Sum with multiple components

Gold Member
The problem
I want to calculate the following sum
$$\sum^{5}_{k=2} \frac{k(-1)^k}{2^k}$$

The attempt

I wrote ## \frac{(-1)^k}{2^k} ## as ##\frac{1}{(-2)^k}##. I was hoping that I could calculate the sum ## \sum^{5}_{k=2} \frac{k(-1)^k}{2^k} ## by multiplying the sums ##\sum^{5}_{k=2} k## and ## \sum^{5}_{k=2} \frac{1}{(-2)^k}##, but I was wrong (wolfram).

ehild
Homework Helper
The problem
I want to calculate the following sum
$$\sum^{5}_{k=2} \frac{k(-1)^k}{2^k}$$

The attempt

I wrote ## \frac{(-1)^k}{2^k} ## as ##\frac{1}{(-2)^k}##. I was hoping that I could calculate the sum ## \sum^{5}_{k=2} \frac{k(-1)^k}{2^k} ## by multiplying the sums ##\sum^{5}_{k=2} k## and ## \sum^{5}_{k=2} \frac{1}{(-2)^k}##, but I was wrong (wolfram).
What is the sense to multiplying the sum with an other sum????
Just write the terms from k=2 to k=5 and add them.

Rectifier
I wrote (−1)k2k(−1)k2k \frac{(-1)^k}{2^k} as 1(−2)k1(−2)k\frac{1}{(-2)^k}
This part looks fine to me.
Expanding thus sumation would give
(2 (-1)^2)/2^2 +(3 (-1)^3)/2^3 ... (5(-1)^5)/2^5

You can see here that we can not separate out ∑ k as a multiplication factor. Therfore you cannot calculate the two sums separately then multiply them. I think if you are allowed a calculator it would be easier to just substitute in the numbers into the expansion.

Rectifier
Gold Member
I am not allowed to use a calculator. It looks like we are supposed to add these manually without using any specific formula. Thanks for your help.

SammyS
Staff Emeritus
Homework Helper
Gold Member
This part looks fine to me.
Expanding thus sumation would give
(2 (-1)^2)/2^2 +(3 (-1)^3)/2^3 ... (5(-1)^5)/2^5

You can see here that we can not separate out ∑ k as a multiplication factor. Therfore you cannot calculate the two sums separately then multiply them. I think if you are allowed a calculator it would be easier to just substitute in the numbers into the expansion.
@Rectifier ,

Let's put NihalRi's expression into LaTeX and do some very basic simplifying.
##\displaystyle \frac{2 (-1)^2}{2^2} +\frac{3 (-1)^3}{2^3}+\frac{4 (-1)^4}{2^4} +\frac{5 (-1)^5}{2^5} \ ##

##\displaystyle \frac{2 }{4} -\frac{3 }{8}+\frac{4 }{16} -\frac{5 }{32} \ ##​

It's not that difficult without a calculator, now is it?

Rectifier
micromass
Staff Emeritus
Homework Helper
I agree that just writing out the terms and adding them is the best approach. If you want a general formula however, then take the derivative of ##\sum_{k=1}^n x^k##.

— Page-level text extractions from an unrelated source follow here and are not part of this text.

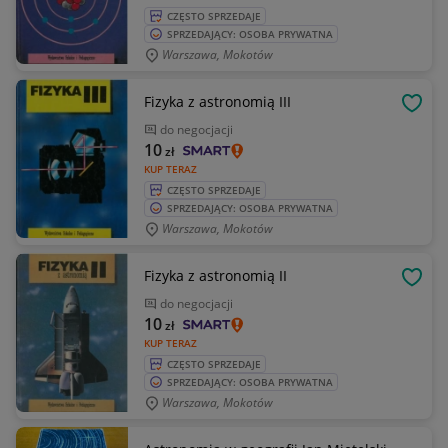
CZĘSTO SPRZEDAJE
SPRZEDAJĄCY: OSOBA PRYWATNA
Warszawa, Mokotów
Fizyka z astronomią III
OBSE
do negocjacji
10
zł
KUP TERAZ
CZĘSTO SPRZEDAJE
SPRZEDAJĄCY: OSOBA PRYWATNA
Warszawa, Mokotów
Fizyka z astronomią II
OBSE
do negocjacji
10
zł
KUP TERAZ
CZĘSTO SPRZEDAJE
SPRZEDAJĄCY: OSOBA PRYWATNA
Warszawa, Mokotów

Irene Kaminkowa and Rectifier
Mark44
Mentor
The problem
I want to calculate the following sum
$$\sum^{5}_{k=2} \frac{k(-1)^k}{2^k}$$
I don't see what the difficulty is here. All that's needed here is to add four numbers.
Rectifier said:
The attempt
I wrote ## \frac{(-1)^k}{2^k} ## as ##\frac{1}{(-2)^k}##.
I was hoping that I could calculate the sum ## \sum^{5}_{k=2} \frac{k(-1)^k}{2^k} ## by multiplying the sums ##\sum^{5}_{k=2} k## and ## \sum^{5}_{k=2} \frac{1}{(-2)^k}##, but I was wrong (wolfram).

Gold Member
Thank you for commenting but I have marked this question as solved some time ago.